Following the defeat of France in 1940, she approached Baron (Freiherr) Ulrich von Gienanth, the head of the Gestapo in the US, and, officially, second secretary of the German Embassy. She suggested that she make a solo flight to Europe, where she would continue her campaign to promote the Nazi cause. Von Gienanth told her to stay in America to work with the America First Committee.

Ingalls gave speeches for the Committee in which she derided America's "lousy democracy" and gave Nazi salutes. Von Gienanth praised her oratorical skills. She had made a careful study of Mein Kampf, on which she based many of her speeches, as well as pamphlets by Hitler such as My New Order and Germany and the Jewish Question, and Elizabeth Dilling's books The Roosevelt Red Record and The Octopus. She expected Hitler to win the war; in April 1941, she wrote to a German official, "Some day I will shout my triumph to a great leader and a great people... Heil Hitler!" After the German declaration of war on December 11, 1941, she went straight to Washington to receive a list of contacts from von Gienanth, and was arrested a week later.

Ingalls was charged with failing to register with the government as a paid Nazi agent, in violation of the Foreign Agents Registration Act of 1938. She had been receiving approximately $300 a month from von Gienanth. During the trial it came out that von Gienanth had encouraged Ingalls's participation in the America First Committee, a significant embarrassment for that organization.
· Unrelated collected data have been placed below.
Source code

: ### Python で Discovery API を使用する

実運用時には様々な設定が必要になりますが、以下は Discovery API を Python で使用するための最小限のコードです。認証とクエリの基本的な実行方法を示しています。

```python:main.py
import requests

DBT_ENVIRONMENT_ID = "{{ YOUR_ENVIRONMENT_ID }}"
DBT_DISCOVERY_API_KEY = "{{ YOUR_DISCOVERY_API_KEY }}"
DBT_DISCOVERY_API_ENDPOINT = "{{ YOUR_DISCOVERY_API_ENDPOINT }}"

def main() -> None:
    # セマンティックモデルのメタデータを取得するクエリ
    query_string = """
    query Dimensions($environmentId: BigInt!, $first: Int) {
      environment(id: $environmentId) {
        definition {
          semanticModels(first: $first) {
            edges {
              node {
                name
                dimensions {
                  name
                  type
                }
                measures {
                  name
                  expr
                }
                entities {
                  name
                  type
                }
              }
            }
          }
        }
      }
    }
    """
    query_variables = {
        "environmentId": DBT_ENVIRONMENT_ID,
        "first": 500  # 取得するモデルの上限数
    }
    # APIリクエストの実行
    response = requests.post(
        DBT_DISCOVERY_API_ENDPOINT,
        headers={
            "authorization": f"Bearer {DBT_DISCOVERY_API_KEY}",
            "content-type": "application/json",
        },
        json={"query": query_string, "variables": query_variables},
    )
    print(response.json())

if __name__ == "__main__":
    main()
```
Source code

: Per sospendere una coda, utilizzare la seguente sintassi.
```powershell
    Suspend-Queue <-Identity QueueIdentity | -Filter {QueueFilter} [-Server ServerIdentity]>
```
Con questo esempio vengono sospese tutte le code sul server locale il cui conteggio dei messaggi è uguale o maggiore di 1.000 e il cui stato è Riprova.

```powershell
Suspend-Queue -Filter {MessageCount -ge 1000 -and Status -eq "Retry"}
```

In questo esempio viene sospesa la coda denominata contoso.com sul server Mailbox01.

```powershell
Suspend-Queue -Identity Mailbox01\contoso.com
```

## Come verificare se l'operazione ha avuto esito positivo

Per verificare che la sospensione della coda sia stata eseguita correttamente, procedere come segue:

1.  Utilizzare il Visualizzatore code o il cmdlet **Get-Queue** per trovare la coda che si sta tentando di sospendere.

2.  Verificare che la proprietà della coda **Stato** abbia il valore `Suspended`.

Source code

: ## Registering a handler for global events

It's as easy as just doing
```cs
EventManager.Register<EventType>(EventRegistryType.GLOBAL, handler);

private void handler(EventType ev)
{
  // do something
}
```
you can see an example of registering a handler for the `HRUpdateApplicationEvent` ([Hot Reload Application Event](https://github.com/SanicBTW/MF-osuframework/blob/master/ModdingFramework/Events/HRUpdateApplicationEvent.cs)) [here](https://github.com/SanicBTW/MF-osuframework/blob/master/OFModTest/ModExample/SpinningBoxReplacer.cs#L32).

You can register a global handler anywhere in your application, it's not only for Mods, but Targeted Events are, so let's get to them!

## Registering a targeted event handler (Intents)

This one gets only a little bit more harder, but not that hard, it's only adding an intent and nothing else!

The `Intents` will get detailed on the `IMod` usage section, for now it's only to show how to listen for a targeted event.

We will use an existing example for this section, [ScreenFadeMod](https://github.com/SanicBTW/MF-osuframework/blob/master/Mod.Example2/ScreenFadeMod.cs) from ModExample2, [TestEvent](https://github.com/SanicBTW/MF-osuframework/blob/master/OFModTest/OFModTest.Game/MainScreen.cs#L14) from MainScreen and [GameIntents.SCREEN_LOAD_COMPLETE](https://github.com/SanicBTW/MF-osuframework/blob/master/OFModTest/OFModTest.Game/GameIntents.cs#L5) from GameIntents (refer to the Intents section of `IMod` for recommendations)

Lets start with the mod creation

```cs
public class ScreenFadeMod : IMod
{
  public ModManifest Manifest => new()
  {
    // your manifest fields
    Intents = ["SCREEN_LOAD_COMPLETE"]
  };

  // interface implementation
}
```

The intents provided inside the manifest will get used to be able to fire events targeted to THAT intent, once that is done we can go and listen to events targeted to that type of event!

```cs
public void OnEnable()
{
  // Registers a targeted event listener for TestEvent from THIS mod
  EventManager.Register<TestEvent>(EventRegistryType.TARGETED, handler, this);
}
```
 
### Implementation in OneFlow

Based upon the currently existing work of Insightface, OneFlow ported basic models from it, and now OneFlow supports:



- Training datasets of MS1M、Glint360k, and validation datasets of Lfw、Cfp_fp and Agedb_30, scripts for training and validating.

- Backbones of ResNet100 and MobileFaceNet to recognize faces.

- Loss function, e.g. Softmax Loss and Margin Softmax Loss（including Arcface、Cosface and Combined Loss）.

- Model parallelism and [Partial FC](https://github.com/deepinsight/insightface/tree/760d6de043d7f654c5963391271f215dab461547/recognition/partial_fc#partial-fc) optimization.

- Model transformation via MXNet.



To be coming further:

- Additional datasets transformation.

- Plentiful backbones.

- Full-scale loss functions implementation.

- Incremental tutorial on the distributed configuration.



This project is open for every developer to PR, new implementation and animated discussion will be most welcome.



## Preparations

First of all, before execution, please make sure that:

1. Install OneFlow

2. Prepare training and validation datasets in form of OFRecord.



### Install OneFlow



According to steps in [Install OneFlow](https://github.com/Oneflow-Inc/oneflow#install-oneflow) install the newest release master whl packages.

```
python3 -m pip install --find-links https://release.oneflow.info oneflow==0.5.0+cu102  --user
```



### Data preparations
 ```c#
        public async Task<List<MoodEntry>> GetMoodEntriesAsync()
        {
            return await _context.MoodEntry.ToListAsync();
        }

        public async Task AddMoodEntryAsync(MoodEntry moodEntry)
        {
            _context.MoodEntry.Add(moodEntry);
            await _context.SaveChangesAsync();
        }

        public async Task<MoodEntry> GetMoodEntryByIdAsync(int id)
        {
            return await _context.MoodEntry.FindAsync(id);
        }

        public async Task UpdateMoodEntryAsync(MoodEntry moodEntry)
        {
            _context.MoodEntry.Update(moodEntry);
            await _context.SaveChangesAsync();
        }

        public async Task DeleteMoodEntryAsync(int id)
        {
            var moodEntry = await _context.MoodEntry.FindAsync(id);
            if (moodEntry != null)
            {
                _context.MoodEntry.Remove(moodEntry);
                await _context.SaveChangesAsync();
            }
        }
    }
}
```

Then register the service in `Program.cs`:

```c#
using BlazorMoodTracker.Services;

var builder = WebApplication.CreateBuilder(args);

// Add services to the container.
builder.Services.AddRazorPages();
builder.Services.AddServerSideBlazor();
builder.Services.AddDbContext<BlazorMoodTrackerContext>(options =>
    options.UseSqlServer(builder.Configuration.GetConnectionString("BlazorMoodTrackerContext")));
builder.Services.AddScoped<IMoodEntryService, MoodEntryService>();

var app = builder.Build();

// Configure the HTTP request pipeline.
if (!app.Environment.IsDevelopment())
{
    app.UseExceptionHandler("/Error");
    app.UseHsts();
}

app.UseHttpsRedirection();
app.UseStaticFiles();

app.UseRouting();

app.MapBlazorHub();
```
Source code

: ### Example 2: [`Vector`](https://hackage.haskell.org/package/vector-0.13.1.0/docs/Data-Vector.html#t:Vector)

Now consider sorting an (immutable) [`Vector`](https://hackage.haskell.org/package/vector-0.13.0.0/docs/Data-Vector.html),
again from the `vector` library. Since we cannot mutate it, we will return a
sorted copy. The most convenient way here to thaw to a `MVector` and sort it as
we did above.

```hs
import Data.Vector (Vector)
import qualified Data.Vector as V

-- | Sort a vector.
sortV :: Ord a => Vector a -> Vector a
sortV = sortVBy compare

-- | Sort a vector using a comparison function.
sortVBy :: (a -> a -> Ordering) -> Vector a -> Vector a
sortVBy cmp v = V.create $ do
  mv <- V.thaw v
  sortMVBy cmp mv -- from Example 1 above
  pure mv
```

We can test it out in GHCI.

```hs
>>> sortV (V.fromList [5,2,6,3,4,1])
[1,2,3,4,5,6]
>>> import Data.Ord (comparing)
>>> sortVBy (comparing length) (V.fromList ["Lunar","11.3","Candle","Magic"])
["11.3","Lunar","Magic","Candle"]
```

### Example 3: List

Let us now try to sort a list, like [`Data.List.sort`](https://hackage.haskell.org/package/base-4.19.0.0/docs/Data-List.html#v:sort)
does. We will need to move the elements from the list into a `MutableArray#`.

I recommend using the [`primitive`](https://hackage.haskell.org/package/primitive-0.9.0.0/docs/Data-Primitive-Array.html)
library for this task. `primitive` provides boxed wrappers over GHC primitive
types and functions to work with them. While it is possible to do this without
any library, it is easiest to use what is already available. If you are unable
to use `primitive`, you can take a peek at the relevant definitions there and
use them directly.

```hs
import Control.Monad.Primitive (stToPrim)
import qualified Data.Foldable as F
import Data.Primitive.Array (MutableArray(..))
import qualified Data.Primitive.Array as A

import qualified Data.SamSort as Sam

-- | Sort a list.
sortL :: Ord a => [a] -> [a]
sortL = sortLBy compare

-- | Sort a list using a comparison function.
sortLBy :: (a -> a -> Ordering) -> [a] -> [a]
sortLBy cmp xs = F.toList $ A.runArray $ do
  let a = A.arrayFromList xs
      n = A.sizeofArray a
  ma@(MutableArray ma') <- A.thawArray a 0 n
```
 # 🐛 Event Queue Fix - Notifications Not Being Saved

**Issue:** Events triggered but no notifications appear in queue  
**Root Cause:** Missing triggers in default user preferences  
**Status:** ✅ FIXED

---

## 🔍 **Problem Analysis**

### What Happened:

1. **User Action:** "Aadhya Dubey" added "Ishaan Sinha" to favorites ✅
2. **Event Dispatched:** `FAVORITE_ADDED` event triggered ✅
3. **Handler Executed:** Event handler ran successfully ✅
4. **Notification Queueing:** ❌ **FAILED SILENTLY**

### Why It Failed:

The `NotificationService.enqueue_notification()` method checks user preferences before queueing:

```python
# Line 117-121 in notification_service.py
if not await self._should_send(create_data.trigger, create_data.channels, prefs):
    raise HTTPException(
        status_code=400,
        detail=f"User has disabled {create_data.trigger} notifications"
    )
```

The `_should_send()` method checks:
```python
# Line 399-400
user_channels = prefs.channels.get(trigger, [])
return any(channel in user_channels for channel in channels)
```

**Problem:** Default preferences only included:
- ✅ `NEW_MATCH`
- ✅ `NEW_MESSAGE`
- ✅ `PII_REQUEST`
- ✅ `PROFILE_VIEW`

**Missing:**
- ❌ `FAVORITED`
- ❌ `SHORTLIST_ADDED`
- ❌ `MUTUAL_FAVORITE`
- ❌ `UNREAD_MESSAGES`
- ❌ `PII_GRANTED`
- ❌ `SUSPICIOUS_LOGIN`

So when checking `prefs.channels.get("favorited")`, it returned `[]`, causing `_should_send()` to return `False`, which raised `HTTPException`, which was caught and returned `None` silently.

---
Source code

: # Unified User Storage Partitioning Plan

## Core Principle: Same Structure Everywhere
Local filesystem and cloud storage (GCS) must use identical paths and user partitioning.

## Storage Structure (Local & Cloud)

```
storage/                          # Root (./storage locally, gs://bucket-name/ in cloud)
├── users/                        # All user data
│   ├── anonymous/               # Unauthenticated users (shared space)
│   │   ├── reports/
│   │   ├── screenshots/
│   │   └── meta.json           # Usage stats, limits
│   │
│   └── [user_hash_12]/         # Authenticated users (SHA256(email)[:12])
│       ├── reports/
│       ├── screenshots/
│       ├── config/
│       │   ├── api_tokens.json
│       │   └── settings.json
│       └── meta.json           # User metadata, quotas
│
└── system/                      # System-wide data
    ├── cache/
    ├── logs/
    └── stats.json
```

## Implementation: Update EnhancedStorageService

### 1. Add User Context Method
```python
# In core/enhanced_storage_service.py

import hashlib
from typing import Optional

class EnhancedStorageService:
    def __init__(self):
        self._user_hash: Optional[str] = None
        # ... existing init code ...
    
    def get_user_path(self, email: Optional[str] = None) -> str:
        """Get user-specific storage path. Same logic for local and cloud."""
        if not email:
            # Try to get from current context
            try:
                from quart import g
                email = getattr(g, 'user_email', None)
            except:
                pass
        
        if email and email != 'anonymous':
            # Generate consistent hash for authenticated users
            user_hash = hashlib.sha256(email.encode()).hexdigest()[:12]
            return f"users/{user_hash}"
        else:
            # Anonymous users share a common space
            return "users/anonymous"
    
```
The FBI testified that they had kept her under surveillance for several months. Ingalls was convicted, and sentenced to eight months to two years in prison on February 20, 1942. She was transferred from the District of Columbia jail to the U.S. federal women's prison in Alderson, West Virginia, on July 14, 1943, after fighting with another inmate. She was released from prison on October 5, 1943, after serving 20 months.

Prison had not altered her views, however. A few months after her release, she stated her opinion of the Normandy landings:
This whole invasion is a power lust, blood drunk orgy in a war which is unholy and for which the U.S. will be called to terrible accounting... They [the Nazis] fight the common enemy. They fight for independence of Europe—independence from the Jews. Bravo!

After her probation ended, in July 1944 Ingalls was arrested at the Mexican border. Her suitcase contained seditious materials, including notes she had made of Japanese and German short-wave radio broadcasts. She was prevented from entering Mexico, but was not prosecuted. Ingalls applied for a presidential pardon in 1950, but her application for clemency was rejected by two successive Pardon Attorneys. On the latter occasion, the reply stated that Ingalls had been of "special value of the Nazi propaganda machine".

She died on January 10, 1967, in Burbank, California, aged 73.